Written task> Reproduce word for word the passage of the Gujarat study team report below that opens with the words containing "We went to Chhota-udepur" and closes with "by the adivasis.".

Text for analysis>
[Start of Attachment]

At its Lucknow Convention on "Citizen's Agenda to Strengthen Secular-Democratic Polity" in March 2002, it was decided to send a team to study

 

a.           The fascist mobilization, planning, training (militia) and pogrom in Gujarat

b.           The conditions of victims of the genocide/pogrom

c.           The role of the state

d.           The issues and concerns for social action groups and the anti-fascist mobilization. 

 

It was resolved that the Study Team would spend more time in the rural areas of Eastern Gujarat which have remained largely untouched by earlier investigations/studies.

 

The report and recommendations of the Study Team would be placed before the National General Body of INSAF between 12th and 14th  April at Hyderabad, and would form the basis for formulations of a long-term strategy and action plan for INSAF to intervene in the Gujarat situation in particular, and the country in general.

 

A team of seven persons from different parts of the country toured the rural areas of Gujarat from 2nd to 5th of April, met with affected people, visited villages and relief camps, and discussed the issue with intellectuals and social activists in Gujarat.  The team consisted of:

·  Dayamani Barla, National President, INSAF, Ranchi, Jharkhand

·  Chittaranjan Singh, PUCL, Allahabad, U.P.

·  Shashi Sail, Chhattisgarh Mahila Jagruthi Sangathan, Raipur, Chhattisgarh

·  Manimala, Journalist, New Delhi

·  Kalpana Kannabiran, Professor, NALSAR, Hyderabad, A.P.

·  Wilfred D'Costa, INSAF, Ahmedabad, Gujarat

Akshay Sail from Chhattisgarh did the Video filming & documentation for the Study Team.

Visit to the Relief Camps and Villages:

We went to Chhota-udepur town, which is surrounded by several villages of which 48 villages have been directly affected by violence. We visited two villages and met people from several of the other villages at the relief camp in Chhota-udepur.  There are 2300 people in the relief camp here.  In three or four villages, Muslims were asked in advance to leave their villages, by the adivasis.

[End of Attachment]

Information shown>
[Start of Attachment]

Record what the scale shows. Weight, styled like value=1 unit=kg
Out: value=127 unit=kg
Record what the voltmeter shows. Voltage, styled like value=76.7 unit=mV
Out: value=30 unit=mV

[End of Attachment]

Task solution>
We went to Chhota-udepur town, which is surrounded by several villages of which 48 villages have been directly affected by violence. We visited two villages and met people from several of the other villages at the relief camp in Chhota-udepur.  There are 2300 people in the relief camp here.  In three or four villages, Muslims were asked in advance to leave their villages, by the adivasis.